PROBLEM DESCRIPTION: In the records below, change "common name" to "vernacular name" and give the lines again with nothing else altered. Leave out the pictures.

(Data excerpts)
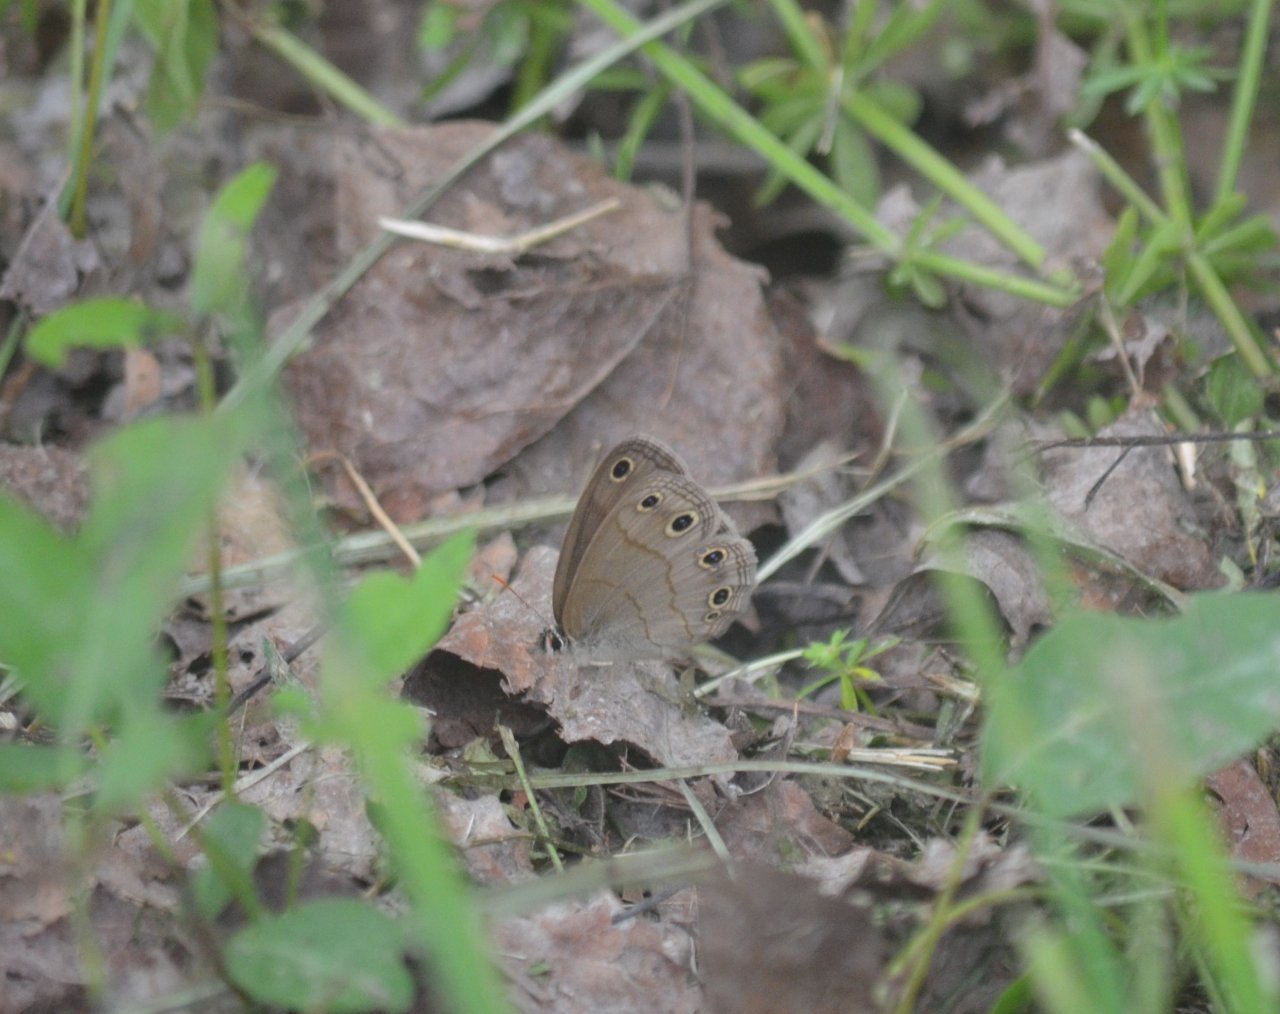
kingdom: Animalia
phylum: Arthropoda
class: Insecta
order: Lepidoptera
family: Nymphalidae
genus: Euptychia
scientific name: Euptychia cymela
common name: Little Wood Satyr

REPLY:
kingdom: Animalia
phylum: Arthropoda
class: Insecta
order: Lepidoptera
family: Nymphalidae
genus: Euptychia
scientific name: Euptychia cymela
vernacular name: Little Wood Satyr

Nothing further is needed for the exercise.